Workspace name: quick-starts-ws-142375
Azure region: southcentralus
Subscription id: d4ad7261-832d-46b2-b093-22156001df5b
Resource group: aml-quickstarts-142375


### Create or Attach an AmlCompute cluster
You will need to create a [compute target](https://docs.microsoft.com/azure/machine-learning/service/concept-azure-machine-learning-architecture#compute-target) for your run. 

In [3]:
from azureml.core.compute import ComputeTarget, AmlCompute
from azureml.core.compute_target import ComputeTargetException

# Choose a name for your CPU cluster
cpu_cluster_name = "cpucluster"

# Verify that cluster does not exist already
try:
    cpu_cluster = ComputeTarget(workspace=vrk_ids_ws, name=cpu_cluster_name)
    print('Found existing cluster, use it.')
except ComputeTargetException:
    compute_config = AmlCompute.provisioning_configuration(vm_size='STANDARD_D2_V2',
                                                           max_nodes=4)
    cpu_cluster = ComputeTarget.create(vrk_ids_ws, cpu_cluster_name, compute_config)

cpu_cluster.wait_for_completion(show_output=True)

Found existing cluster, use it.
Succeeded
AmlCompute wait for completion finished

Minimum number of nodes requested have been provisioned


## Dataset

In [4]:
%%writefile conda_dependencies.yml

dependencies:
- python=3.6.2
- scikit-learn
- pip:
  - azureml-defaults

Overwriting conda_dependencies.yml


In [5]:
from azureml.core import Environment

sklearn_env = Environment.from_conda_specification(name='sklearn-env', file_path='./conda_dependencies.yml')

## Hyperdrive Configuration


RandomForestClassifier is used for binary classification for network data traffic. Data reading, cleaning, transformation and model training is performed by software engineer using pandas and scikit in NetworkdataClassifier.py. 

NetworkdataClassifier.py accepts first argument as -- criterion(which measures quality of split), supported split criteria are “gini” for the Gini impurity and “entropy” for the information gain. 

NetworkdataClassifier.py accepts second argument as --max_depth(the maximum depth of the tree).  max_depth are sampled using choice(60, 90, 120). Small max depth values correspond to small size trees and hight values of max depth corresponds to large trees. 

Random forest classifier is selected as it can handle categorical and real-valued features with ease—little to no preprocessing required. In this case we have lot of features and itt is not clear from data,is data is linearly seperable so Random forest classifier is selected. 
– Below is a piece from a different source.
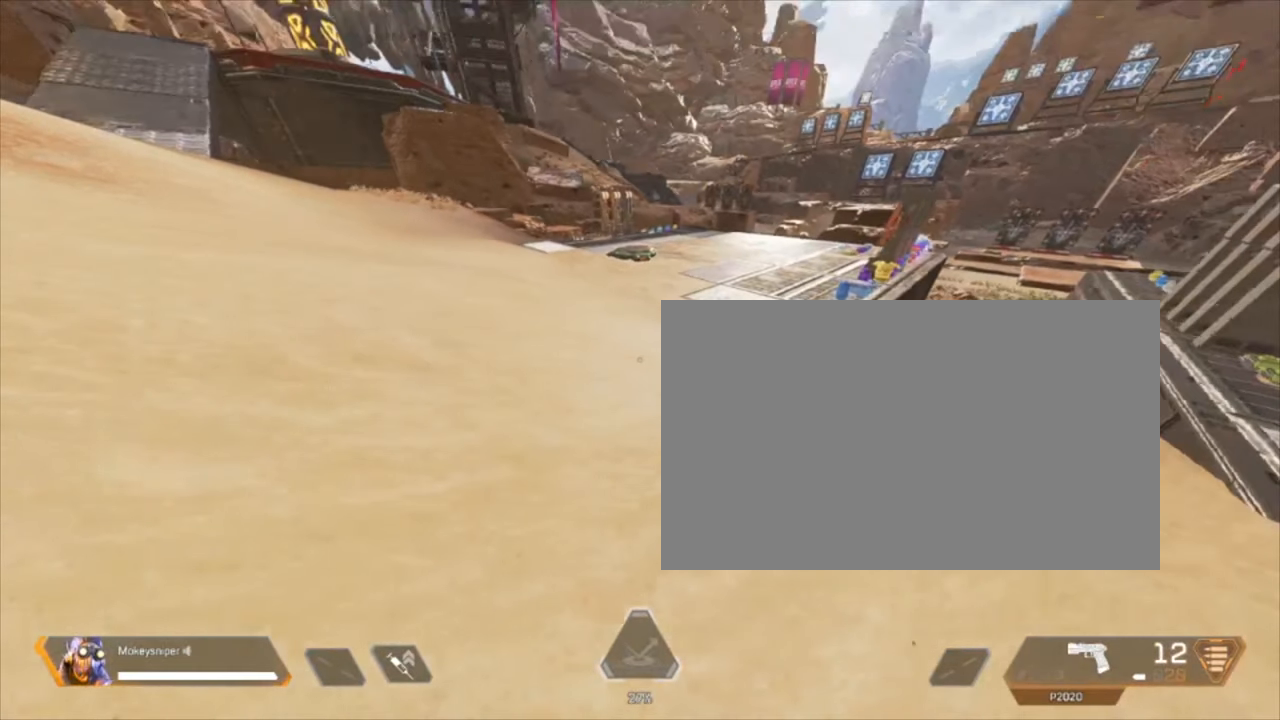
{"keys": ["crouch"], "events": []}
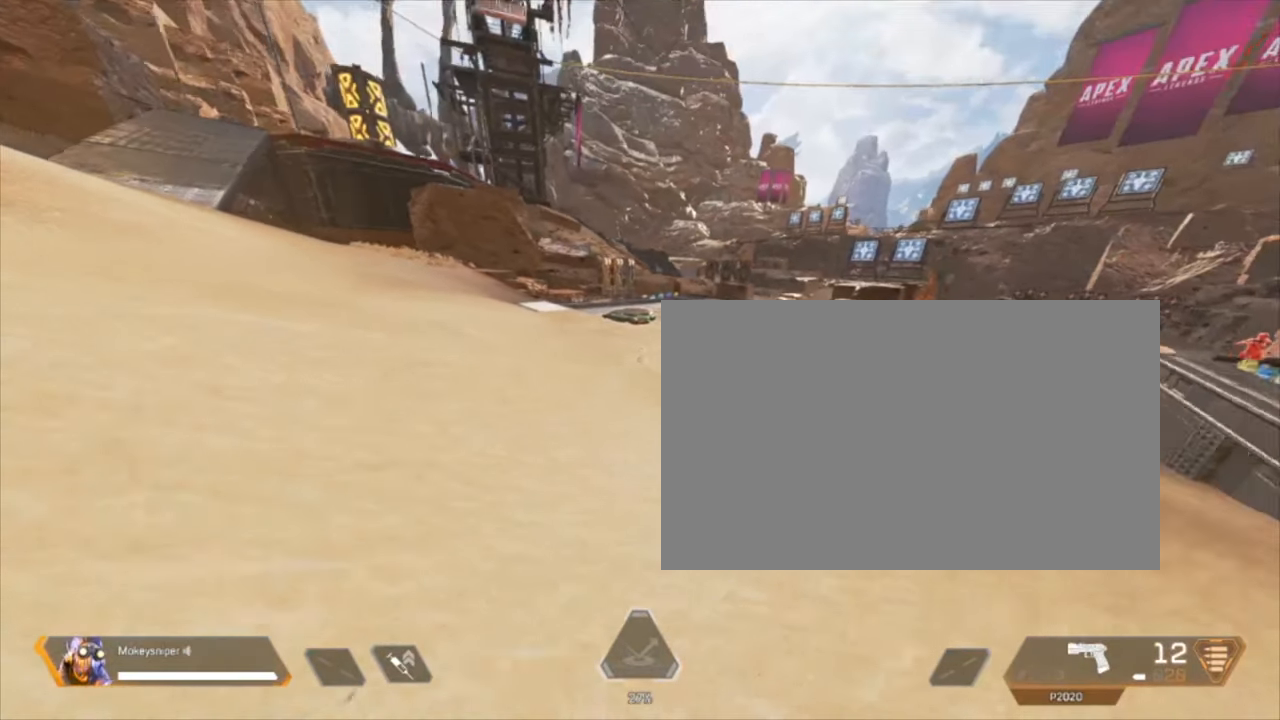
{"keys": ["crouch"], "events": []}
Grid parameter sampling is chosen values in hyper parameters value space. In this scenario we don't have large search space and we have discrete parameter sampling. Grid sampling does a simple grid search over all possible values.

By specifying early termination policy we can automatically terminate poorly performing runs. Early termination improves computational efficiency.Bandit early termination policy is used to stop training if performance of current run is not with in the best run limits to avoid resource usage. Median stopping is an early termination policy based on running averages of primary metrics reported by the runs. This policy computes running averages across all training runs and terminates runs with primary metric values worse than the median of averages. I have choosen Bandit early for aggressive termination, where as median stopping can be used if we don't want aggresive termination.

It is observed that best parameter values for criterion is gini and max_depth is 120 and best accuracy achieved is 0.9984

In [6]:
from azureml.widgets import RunDetails
from azureml.train.sklearn import SKLearn
from azureml.train.hyperdrive.run import PrimaryMetricGoal
from azureml.train.hyperdrive.policy import BanditPolicy
from azureml.train.hyperdrive.sampling import GridParameterSampling
from azureml.train.hyperdrive.runconfig import HyperDriveConfig
from azureml.train.hyperdrive.parameter_expressions import uniform,choice
from azureml.core import ScriptRunConfig
import os

# Specify parameter sampler
param_sampling_decision_tree = GridParameterSampling( {
        "--criterion": choice('gini', 'entropy'),
        "--max_depth": choice(60, 90, 120)
    }
)

# Specify a Policy
early_termination_policy = BanditPolicy(slack_factor = 0.1, evaluation_interval=1, delay_evaluation=5)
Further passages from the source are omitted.